Saturday, May 16, 2015

"On the Importance of Asset Class Bubbles for Value Investors and Why They Occur"

This was from a Jeremy Grantham speech at the Annual Benjamin Graham and David Dodd Breakfast (Columbia University, October 7, 2009). The entire thing is excellent, but his point about profit margins and P/E multiples is very important:

Every time the market crosses fair value, it’s efficient. For a few seconds every five or six or seven years, it’s efficient. The rest of the time, it is spiking up or spiking down, and is inefficient.

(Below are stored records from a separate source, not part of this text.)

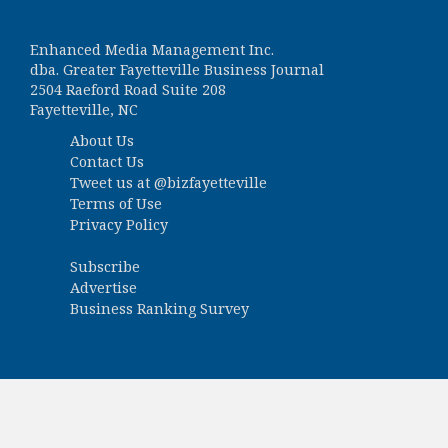
Enhanced Media Management Inc.
dba. Greater Fayetteville Business Journal
2504 Raeford Road Suite 208
Fayetteville, NC
About Us
Contact Us
Tweet us at
@bizfayetteville
Terms of Use
Privacy Policy
Subscribe
Advertise
Business Ranking Survey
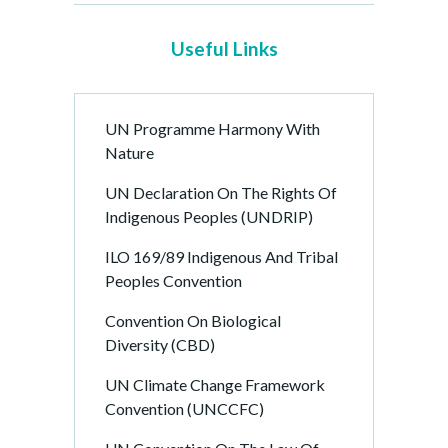
e
P
Useful Links
a
g
i
UN Programme Harmony With
n
Nature
a
t
UN Declaration On The Rights Of
i
Indigenous Peoples (UNDRIP)
o
ILO 169/89 Indigenous And Tribal
n
Peoples Convention
Convention On Biological
Diversity (CBD)
UN Climate Change Framework
Convention (UNCCFC)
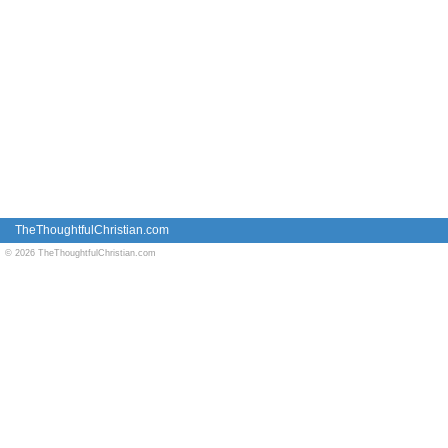
TheThoughtfulChristian.com
© 2026 TheThoughtfulChristian.com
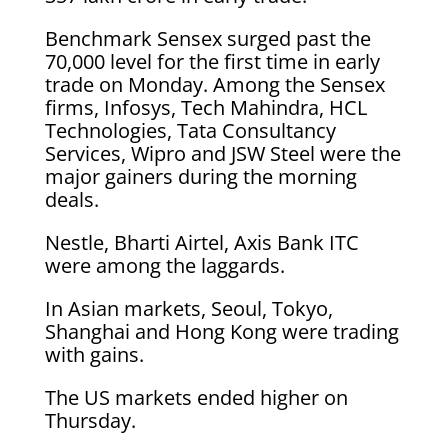
Benchmark Sensex surged past the
70,000 level for the first time in early
trade on Monday. Among the Sensex
firms, Infosys, Tech Mahindra, HCL
Technologies, Tata Consultancy
Services, Wipro and JSW Steel were the
major gainers during the morning
deals.
Nestle, Bharti Airtel, Axis Bank ITC
were among the laggards.
In Asian markets, Seoul, Tokyo,
Shanghai and Hong Kong were trading
with gains.
The US markets ended higher on
Thursday.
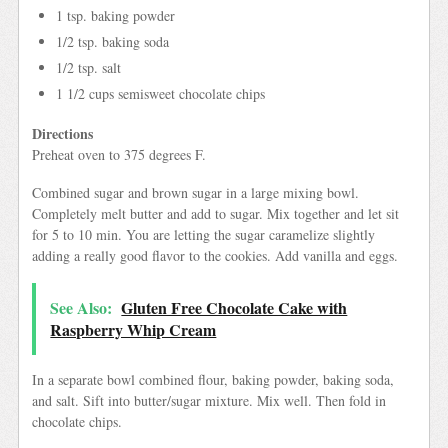
1 tsp. baking powder
1/2 tsp. baking soda
1/2 tsp. salt
1 1/2 cups semisweet chocolate chips
Directions
Preheat oven to 375 degrees F.
Combined sugar and brown sugar in a large mixing bowl.
Completely melt butter and add to sugar. Mix together and let sit
for 5 to 10 min. You are letting the sugar caramelize slightly
adding a really good flavor to the cookies. Add vanilla and eggs.
See Also:
Gluten Free Chocolate Cake with
Raspberry Whip Cream
In a separate bowl combined flour, baking powder, baking soda,
and salt. Sift into butter/sugar mixture. Mix well. Then fold in
chocolate chips.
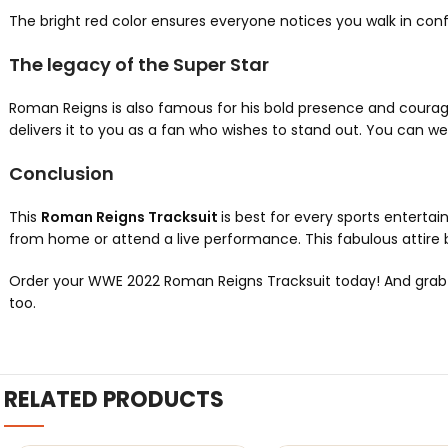
The bright red color ensures everyone notices you walk in conf
The legacy of the Super Star
Roman Reigns is also famous for his bold presence and courag
delivers it to you as a fan who wishes to stand out. You can wear
Conclusion
This
Roman Reigns Tracksuit
is best for every sports entertai
from home or attend a live performance. This fabulous attire b
Order your WWE 2022 Roman Reigns Tracksuit today! And grab it a
too.
RELATED PRODUCTS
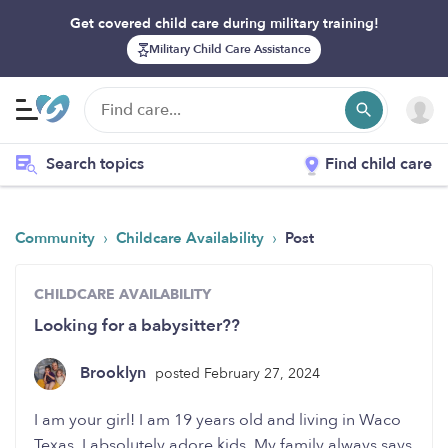
Get covered child care during military training!
Military Child Care Assistance
Search topics
Find child care
›
›
Community
Childcare Availability
Post
CHILDCARE AVAILABILITY
Looking for a babysitter??
Brooklyn
posted February 27, 2024
I am your girl! I am 19 years old and living in Waco
Texas. I absolutely adore kids. My family always says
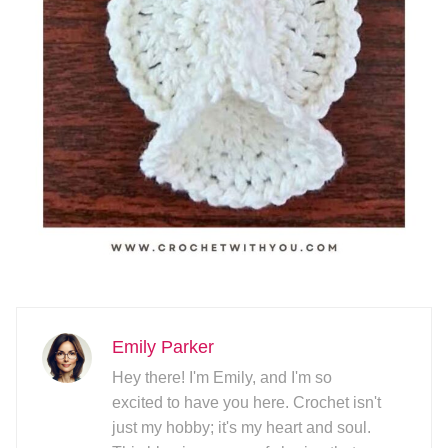
Emily Parker
Hey there! I'm Emily, and I'm so
excited to have you here. Crochet isn't
just my hobby; it's my heart and soul.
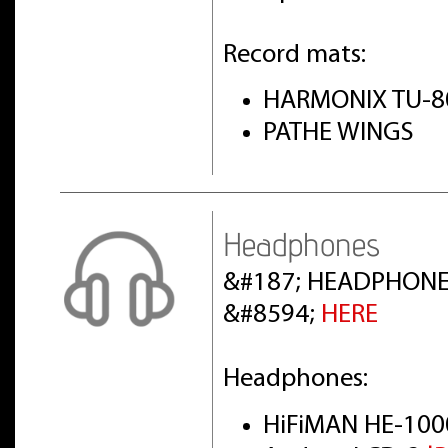
Record mats:
HARMONIX TU-8
PATHE WINGS
Headphones
&#187; HEADPHONE
&#8594;
HERE
Headphones:
HiFiMAN HE-100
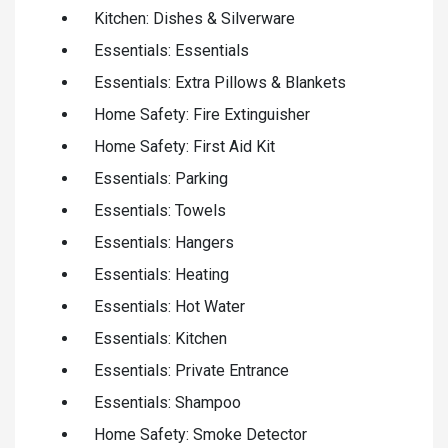
Kitchen: Dishes & Silverware
Essentials: Essentials
Essentials: Extra Pillows & Blankets
Home Safety: Fire Extinguisher
Home Safety: First Aid Kit
Essentials: Parking
Essentials: Towels
Essentials: Hangers
Essentials: Heating
Essentials: Hot Water
Essentials: Kitchen
Essentials: Private Entrance
Essentials: Shampoo
Home Safety: Smoke Detector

Now, the market should equal replacement cost, which means the correlation between profit margins and P/Es should be −1. Or, putting it in simpler terms, if you had a huge profit margin for the whole economy, capitalism being what it is, you would want to multiply it by a low P/E because you know high returns will suck in competition, more capital, and bid down the returns (conversely at the low end). But what actually happens? Instead of having a correlation of −1, our research shows it has a correlation of +.32. The market can’t even get the sign right! High profit margins receive high P/Es and vice versa, and the correlation is much greater than +.32 at the peaks and the troughs. Right at the peak in 1929, we had record profit margins and record P/Es. In 1965, there were new record profit margins and record P/Es (21 times). Now, think about 2000. We had a new high in stated profit margins and decided to multiply it by 35 times earnings, a level so much higher than anything that had preceded it. In complete contrast, in 1982 we had half-normal profits times half-normal P/Es (8 times). I mean, give me a break. We were getting nearly one-third of replacement cost at the low, and almost three times replacement cost at the high in 2000.

This double counting is, for me, the great driver of market volatility and, basically, it makes no sense.
In other words, coming to the same conclusion as Hussman but from a different angle.